▶ [DATA SHOWN]
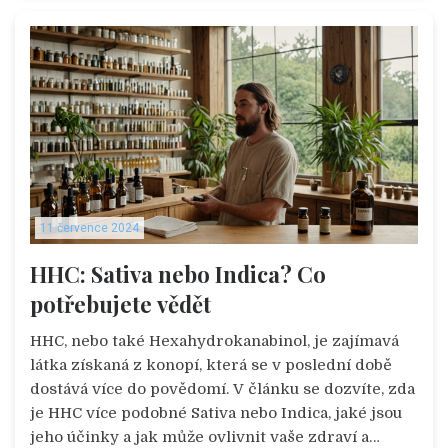
11 července 2024
HHC: Sativa nebo Indica? Co
potřebujete vědět
HHC, nebo také Hexahydrokanabinol, je zajímavá
látka získaná z konopí, která se v poslední době
dostává více do povědomí. V článku se dozvíte, zda
je HHC více podobné Sativa nebo Indica, jaké jsou
jeho účinky a jak může ovlivnit vaše zdraví a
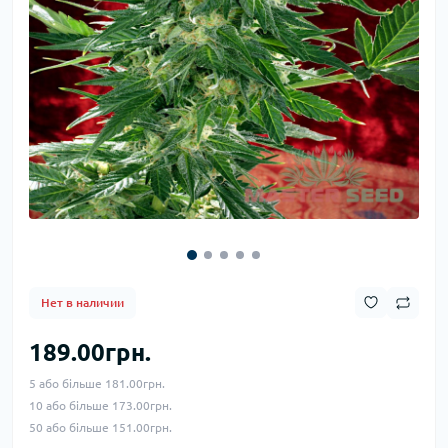
Нет в наличии
189.00грн.
5 або більше 181.00грн.
10 або більше 173.00грн.
50 або більше 151.00грн.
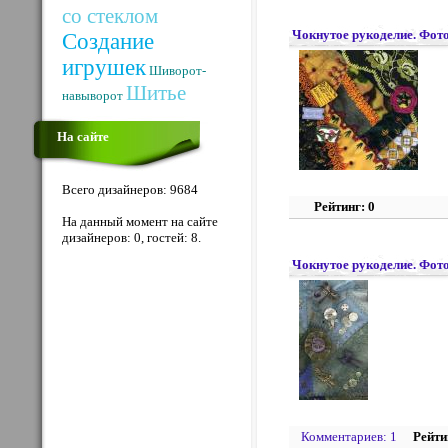
со стеклом
Чокнутое рукоделие. Фото
Создание
игрушек
Шиворот-
Шитье
навыворот
На сайте
Всего дизайнеров: 9684
Рейтинг: 0
На данный момент на сайте
дизайнеров: 0, гостей: 8.
Чокнутое рукоделие. Фото
Комментариев: 1
Рейти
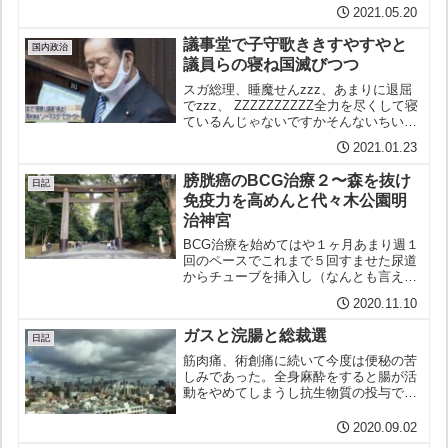
とはない」？？何を根拠に断定するの
2021.05.20
だ？？ IOC書簡主張と根拠IOCも政府も
めちゃくちゃ根拠をかかげずIOCはバッ
議事堂で子守歌ききすやすやと
ハもコーツも...
国内政治
議員らの寝ね国滅びつつ
スガ総理、睡魔せんzzz、あまりに退屈
でzzz、 ZZZZZZZZZZ全力を尽くして寝
ているんじゃないですかそんないちいち
ケチをつけるもんじゃないですよ 日の
2021.01.23
首相の施政方針演説４５分。すでにこれ
まで語られてきたことばかり。これでも
膀胱癌のBCG治療２〜森を抜け
か、これで...
日記
免疫力を高めんと代々木公園明
治神宮
BCG治療を始めてはや１ヶ月あまり週１
回のペースでこれまで５回すませた尿道
からチューブを挿入し（なんとも言えぬ
気持ち悪さ）弱毒化した牛の結核菌を膀
2020.11.10
胱に注入体の免疫がそれと戦うと癌細胞
をも攻撃してくれる（らしい）という治
ガスと浣腸と総裁選
療初回こそ副作用は出な...
日記
筋肉痛、術創痛に続いて今度は便秘の苦
しみであった。全身麻酔をすると腸が活
動をやめてしまうし抗生物質の投与で腸
内細菌も殺すので手術後は便秘がちにな
るのだそうだが丸４日まったく便通がな
2020.09.02
い。便を柔らかくするという薬を毎食後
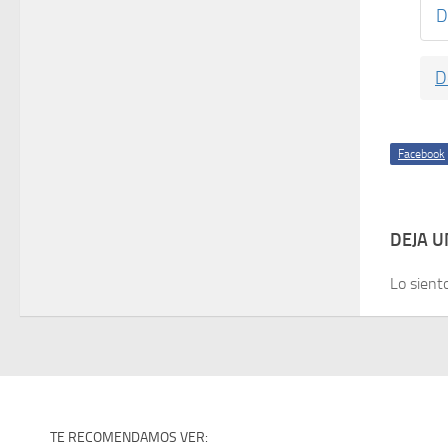
D
D
Facebook
DEJA 
Lo sient
TE RECOMENDAMOS VER:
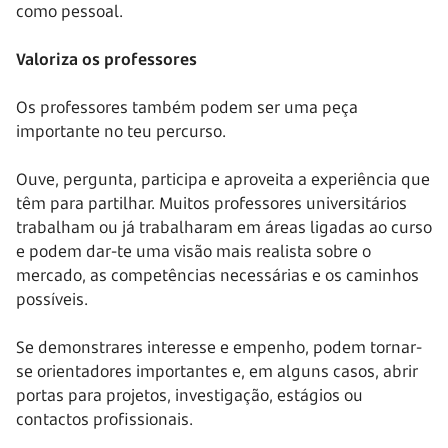
como pessoal.
Valoriza os professores
Os professores também podem ser uma peça
importante no teu percurso.
Ouve, pergunta, participa e aproveita a experiência que
têm para partilhar. Muitos professores universitários
trabalham ou já trabalharam em áreas ligadas ao curso
e podem dar-te uma visão mais realista sobre o
mercado, as competências necessárias e os caminhos
possíveis.
Se demonstrares interesse e empenho, podem tornar-
se orientadores importantes e, em alguns casos, abrir
portas para projetos, investigação, estágios ou
contactos profissionais.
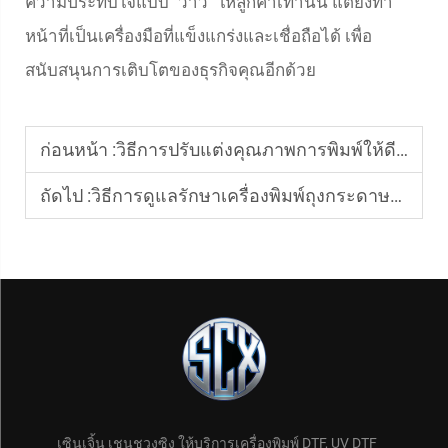
ความประทับใจแบบ "ว้าว" ให้ลูกค้าเท่านั้น แต่ยังทำ
หน้าที่เป็นเครื่องมือที่แข็งแกร่งและเชื่อถือได้ เพื่อ
สนับสนุนการเติบโตของธุรกิจคุณอีกด้วย
ก่อนหน้า :
วิธีการปรับแต่งคุณภาพการพิมพ์ให้ดีที่สุดด้วยเครื่องพิมพ์ DTF สีชมพู
ถัดไป :
วิธีการดูแลรักษาเครื่องพิมพ์ถุงกระดาษให้มีอายุการใช้งานยาวนาน
เซินเจิ้น เชนชวงซิง ให้บริการเครื่องพิมพ์ DTF, UV DTF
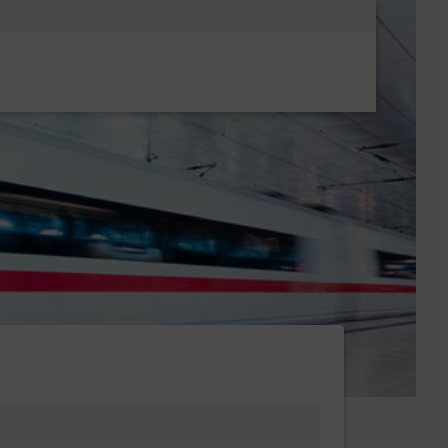
Metanavigatio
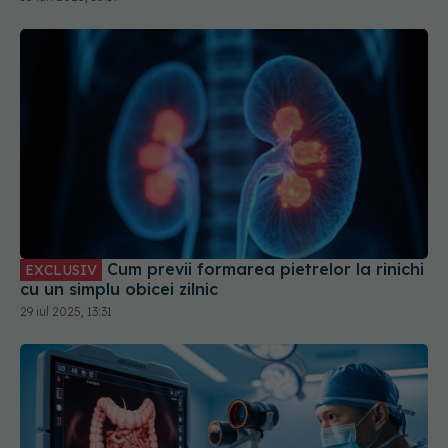
Cum previi formarea pietrelor la rinichi
EXCLUSIV
cu un simplu obicei zilnic
29 iul 2025, 13:31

▶ [ASSIGNED TASK] How many lines of the material contain the word "дизайнеров"? Reply with the number alone.

▶ [RESULT FOR THIS TASK] 2